The ERP/EEG testing session will be about 40 min long. Tests administered will include an active, Auditory Oddball ERP test, a Vigilance EEG test, and an Eyes-closed Resting EEG test. A participant may be withdrawn from the study if: 1) The participant fails to meet inclusion/exclusion criteria or 2) The participant or the study Sponsor feels that it is not in the participant's best interest to continue. Upon withdrawal, no further assessments will be performed on the participant and no additional participation will be required of the participant. Additional participants will be recruited to replace withdrawn study subjects, until the study reaches full enrollment of 80 completers.
Eligibility
Inclusion Criteria:
- Male and female volunteers 20-59 years of age, inclusive.
- Willingness and ability to provide 1 form of identification with picture.

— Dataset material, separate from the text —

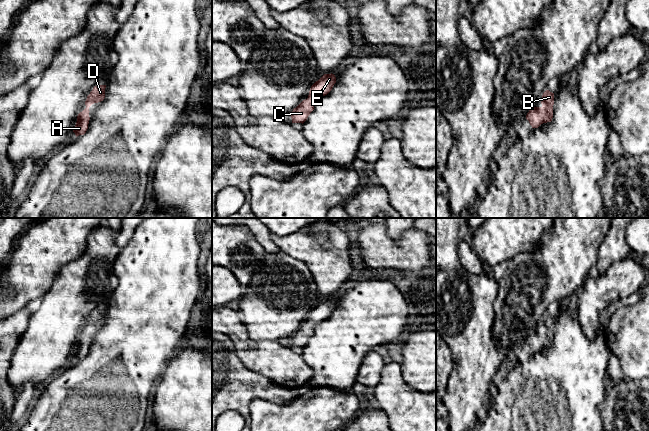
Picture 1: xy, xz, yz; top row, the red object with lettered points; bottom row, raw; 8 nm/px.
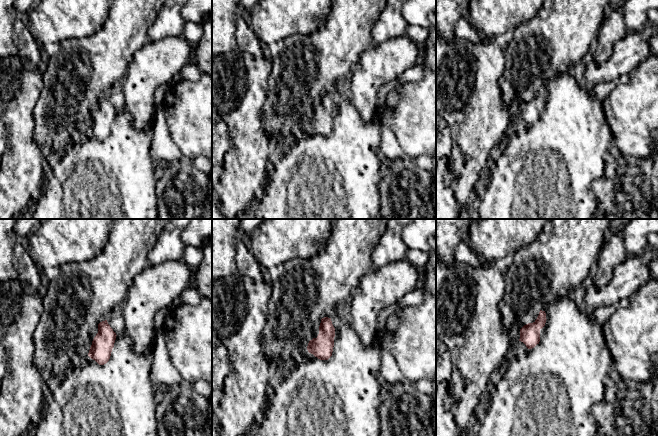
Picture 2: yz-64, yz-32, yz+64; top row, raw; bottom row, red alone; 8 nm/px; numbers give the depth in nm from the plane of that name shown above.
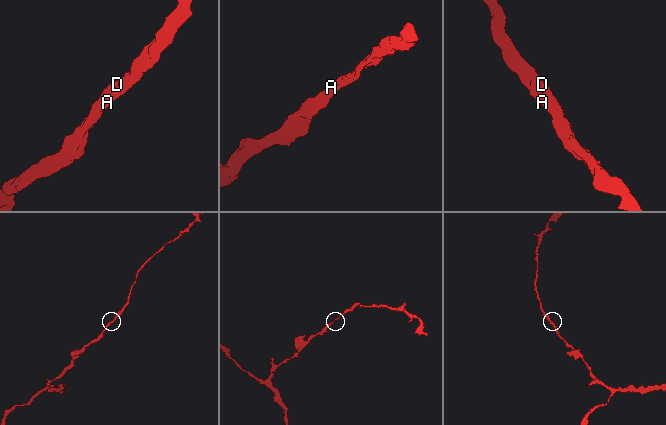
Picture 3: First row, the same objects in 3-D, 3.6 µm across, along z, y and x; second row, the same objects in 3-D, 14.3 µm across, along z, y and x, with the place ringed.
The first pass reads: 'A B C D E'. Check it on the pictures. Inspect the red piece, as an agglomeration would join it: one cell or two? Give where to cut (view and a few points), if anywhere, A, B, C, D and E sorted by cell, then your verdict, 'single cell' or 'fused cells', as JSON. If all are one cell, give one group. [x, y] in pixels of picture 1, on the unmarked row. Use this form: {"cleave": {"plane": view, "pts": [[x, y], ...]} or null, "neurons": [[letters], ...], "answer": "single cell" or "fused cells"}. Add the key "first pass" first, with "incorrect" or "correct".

- Willingness and ability to provide to understand the requirements of the study, provide written informed consent, and abide by the study procedures.
- Fluency in English, even if English is not the primary language.
- Ability to tolerate the electrode cap for the duration of the testing session.
- Subject has not been enrolled or actively participating in another clinical study 4 weeks prior to testing.
Exclusion Criteria:
- History of neurological and/or psychiatric disorders:
- Diseases of the Dementia type (i.e. Alzheimer's Disease, Vascular Dementia, Parkinson's Disease Dementia etc.)
- Epileptic seizures
- Bipolar Disorder
- Autism Spectrum Disorder
- Depression
- Brain tumor(s)
- Multiple Sclerosis
- Schizophrenia or Schizoaffective Disorder
- Stroke (ischemic or hemorrhagic)
- Traumatic Brain Injury
- Current Drug or Alcohol Abuse
- Diagnosis with HIV/AIDS
- Inability to detect a 1000Hz tone at 40dB in either ear.
- Recent (24 hours) use of medications known to affect QEEG/ERP (cannabinoids, sleep aides, benzodiazepines, opiates/opioids, amphetamines, or barbiturates).
- Recent (day of study) use of energy drinks, including pre-workout drinks and over the counter energy supplements and nootropics.
- Caffeine, alcohol, or products containing nicotine within 1 hour of testing.
- Known allergy to latex.
- Any impairment, activity, or situation that, in the judgment of the study Sponsor, would prevent satisfactory completion of the study protocol.